=== Section Start ===

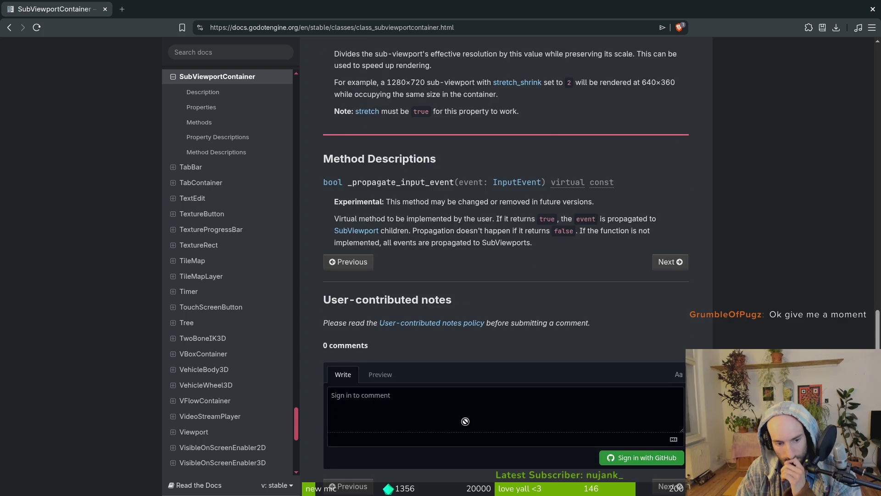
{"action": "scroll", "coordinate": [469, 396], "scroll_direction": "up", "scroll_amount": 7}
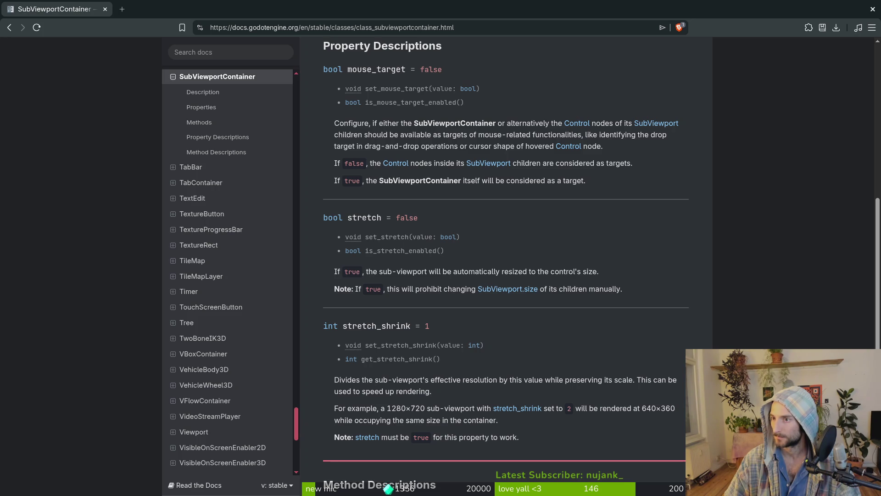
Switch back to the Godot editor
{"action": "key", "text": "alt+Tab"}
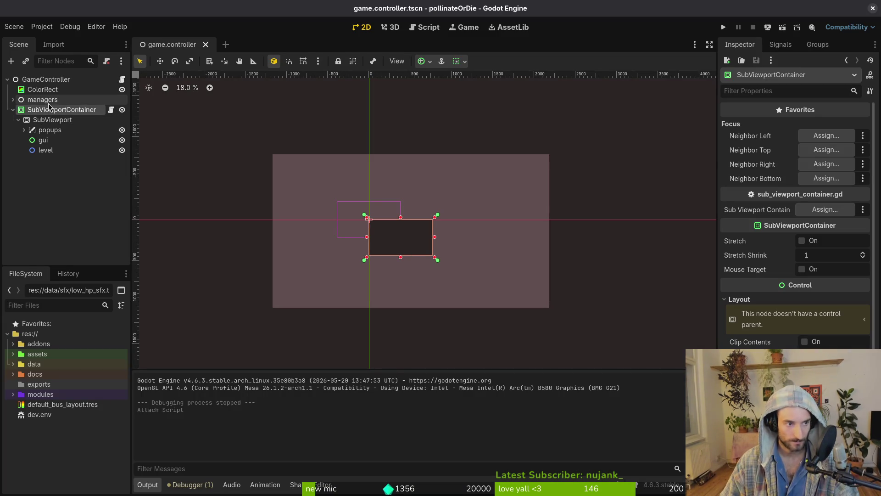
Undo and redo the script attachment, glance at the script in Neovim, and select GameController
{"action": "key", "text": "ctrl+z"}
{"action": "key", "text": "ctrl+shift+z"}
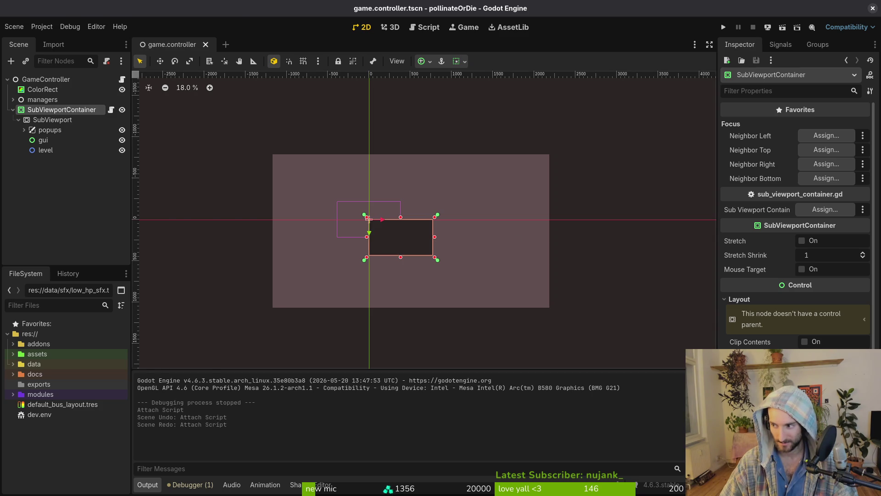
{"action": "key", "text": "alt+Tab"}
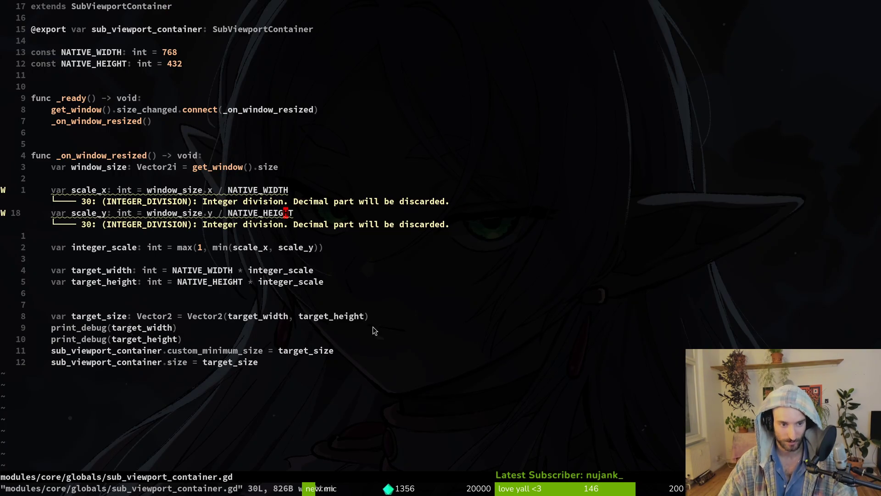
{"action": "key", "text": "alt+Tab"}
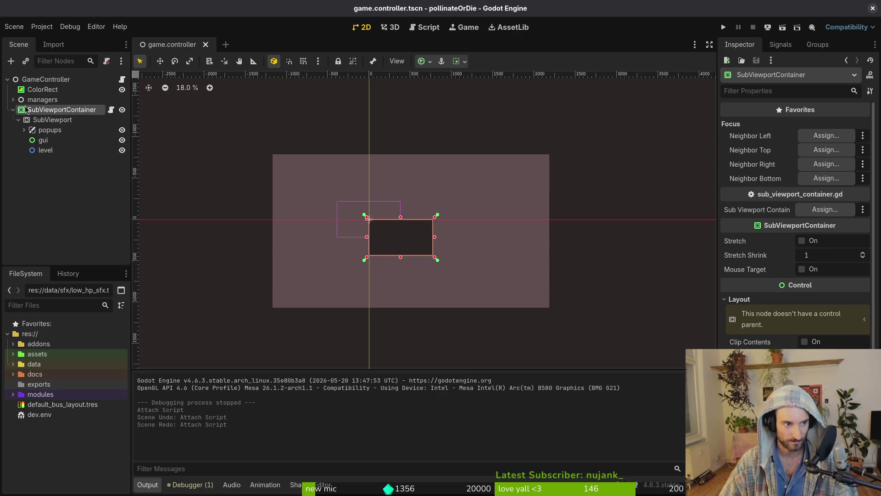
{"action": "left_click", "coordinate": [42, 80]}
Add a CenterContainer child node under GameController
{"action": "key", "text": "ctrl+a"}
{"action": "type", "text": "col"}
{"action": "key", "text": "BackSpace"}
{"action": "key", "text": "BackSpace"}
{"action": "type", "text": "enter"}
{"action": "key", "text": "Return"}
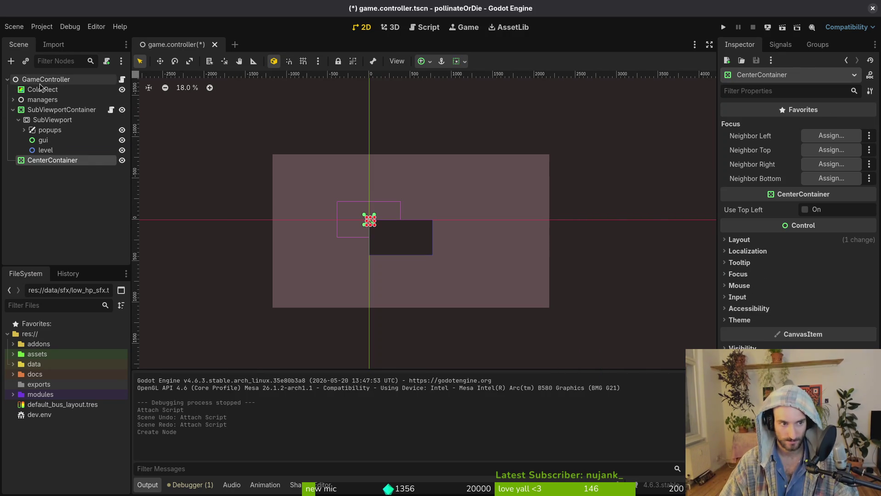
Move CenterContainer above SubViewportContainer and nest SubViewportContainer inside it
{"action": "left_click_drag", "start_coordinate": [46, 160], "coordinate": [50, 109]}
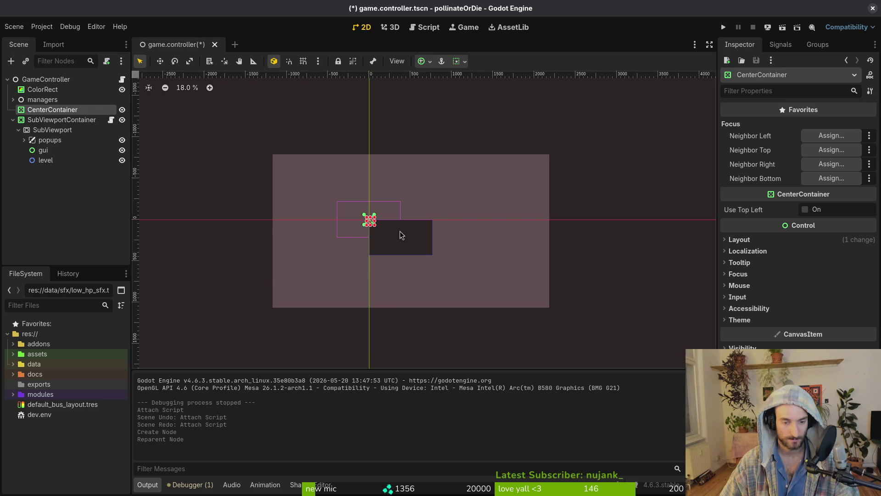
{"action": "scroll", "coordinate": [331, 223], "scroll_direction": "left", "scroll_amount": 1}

=== Section End ===

Leaving the pictures out, copy exactly the lines from the line that contains "Undo and redo" to the last line of the data, both ends included.

Undo and redo the script attachment, glance at the script in Neovim, and select GameController
{"action": "key", "text": "ctrl+z"}
{"action": "key", "text": "ctrl+shift+z"}
{"action": "key", "text": "alt+Tab"}
{"action": "key", "text": "alt+Tab"}
{"action": "left_click", "coordinate": [42, 80]}
Add a CenterContainer child node under GameController
{"action": "key", "text": "ctrl+a"}
{"action": "type", "text": "col"}
{"action": "key", "text": "BackSpace"}
{"action": "key", "text": "BackSpace"}
{"action": "type", "text": "enter"}
{"action": "key", "text": "Return"}
Move CenterContainer above SubViewportContainer and nest SubViewportContainer inside it
{"action": "left_click_drag", "start_coordinate": [46, 160], "coordinate": [50, 109]}
{"action": "scroll", "coordinate": [331, 223], "scroll_direction": "left", "scroll_amount": 1}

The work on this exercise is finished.